North Korea has ordered its people in Libya not to return home, apparently out of fear that they would spread news of the anti-government uprisings in the African nation, a source said yesterday.

In a letter sent to the North Korean Embassy in Libya, Pyongyang ordered its people to “follow the measures of the Libyan government” and not return home, said the source.

The move sharply contrasts with other countries’ efforts to evacuate their people from strife-torn Libya and demonstrates the Pyongyang regime’s fear of possible revolts triggered by the African nation’s pro-democracy protests, according to the source.

More than 200 North Koreans are believed to be living in Libya to earn foreign cash while working as doctors, nurses and construction workers.

Between the two Koreas, Pyongyang was first to establish diplomatic relations with Tripoli in 1974, followed by a cooperation pact signed by Libyan leader Muammar el-Qaddafi during his visit to the North in 1982.

The South’s diplomatic ties with Libya began in 1978 with consular relations and was expanded into the full relationship in 1980 by opening embassies in each country.

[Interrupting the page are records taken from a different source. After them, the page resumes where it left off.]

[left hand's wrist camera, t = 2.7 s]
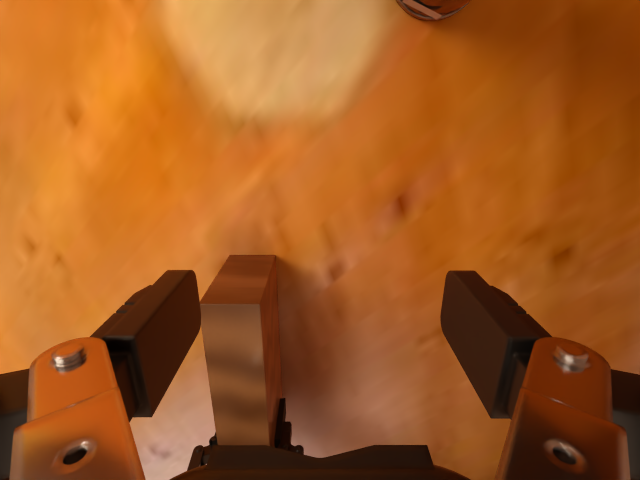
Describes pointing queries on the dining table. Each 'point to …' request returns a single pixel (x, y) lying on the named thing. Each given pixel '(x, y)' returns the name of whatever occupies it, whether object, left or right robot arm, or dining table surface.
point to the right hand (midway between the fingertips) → (259, 405)
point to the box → (243, 350)
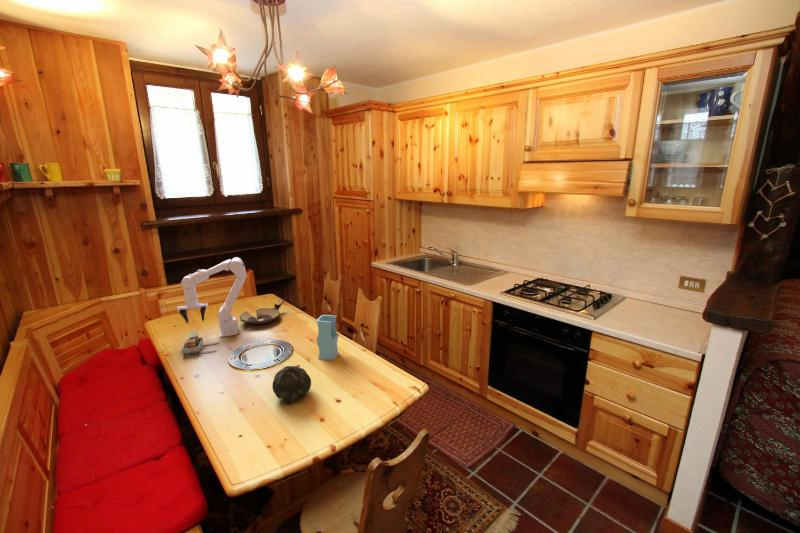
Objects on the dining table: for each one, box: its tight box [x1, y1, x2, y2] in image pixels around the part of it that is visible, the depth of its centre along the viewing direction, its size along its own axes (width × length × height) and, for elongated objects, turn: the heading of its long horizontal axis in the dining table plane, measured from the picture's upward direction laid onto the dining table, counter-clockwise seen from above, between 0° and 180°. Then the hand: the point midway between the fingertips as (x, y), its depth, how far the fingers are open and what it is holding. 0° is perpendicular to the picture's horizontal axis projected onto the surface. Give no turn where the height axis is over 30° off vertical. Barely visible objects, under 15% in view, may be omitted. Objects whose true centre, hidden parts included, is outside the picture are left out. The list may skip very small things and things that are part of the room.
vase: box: [316, 314, 339, 361], centre depth 177 cm, size 8×8×20 cm
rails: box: [182, 341, 220, 358], centre depth 188 cm, size 15×10×1 cm
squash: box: [271, 365, 312, 404], centre depth 147 cm, size 14×15×15 cm
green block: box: [187, 331, 200, 343], centre depth 187 cm, size 4×4×4 cm
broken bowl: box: [239, 299, 284, 325], centre depth 222 cm, size 22×30×8 cm
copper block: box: [184, 338, 197, 348], centre depth 183 cm, size 4×4×4 cm
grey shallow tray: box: [180, 337, 204, 356], centre depth 186 cm, size 8×11×4 cm
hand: (195, 321), depth 199 cm, fingers open, 7 cm apart
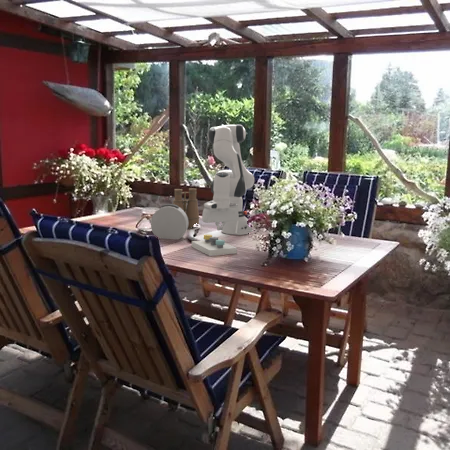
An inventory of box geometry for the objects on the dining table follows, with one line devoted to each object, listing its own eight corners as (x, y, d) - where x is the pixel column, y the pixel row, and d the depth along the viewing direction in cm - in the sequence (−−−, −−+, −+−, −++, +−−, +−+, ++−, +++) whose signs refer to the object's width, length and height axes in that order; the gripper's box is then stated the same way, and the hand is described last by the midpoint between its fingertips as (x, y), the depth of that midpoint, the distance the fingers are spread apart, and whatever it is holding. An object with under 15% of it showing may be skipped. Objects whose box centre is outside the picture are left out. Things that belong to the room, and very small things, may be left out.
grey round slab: (188, 237, 315) (189, 204, 311) (186, 239, 308) (186, 206, 304) (153, 235, 317) (153, 202, 313) (150, 237, 310) (150, 204, 306)
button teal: (221, 248, 282) (222, 239, 281) (226, 250, 278) (226, 241, 277) (213, 248, 280) (214, 240, 279) (218, 250, 276) (218, 242, 275)
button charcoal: (215, 245, 288) (215, 236, 287) (219, 247, 284) (220, 238, 283) (207, 245, 286) (208, 237, 285) (211, 247, 282) (212, 239, 281)
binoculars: (194, 224, 353) (195, 187, 348) (202, 227, 345) (203, 189, 340) (167, 227, 341) (167, 188, 336) (174, 230, 333) (175, 190, 328)
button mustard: (209, 242, 294) (209, 234, 293) (213, 244, 290) (213, 235, 289) (201, 243, 292) (202, 234, 291) (205, 244, 288) (206, 236, 287)
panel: (217, 244, 299) (217, 239, 298) (236, 253, 280) (236, 247, 279) (191, 246, 291) (191, 241, 290) (209, 255, 272) (210, 250, 272)
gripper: (235, 202, 282) (234, 227, 285) (201, 203, 272) (200, 230, 275) (241, 204, 277) (240, 230, 279) (206, 205, 267) (205, 232, 269)
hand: (220, 230), depth 277 cm, fingers closed
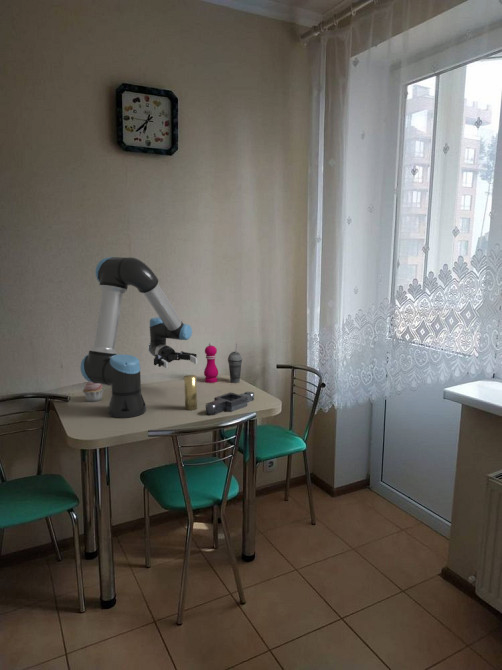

North Koreans in Middle Eastern nations such as Saudi Arabia, Kuwait and the United Arab Emirates also appear unlikely to be able to return home while anti-government protests continue in the region.

Sources say the North Korean government in recent months has tightened control over the flow of information by strictly monitoring the use of computers, mobile phones, USB memory sticks and other IT equipment.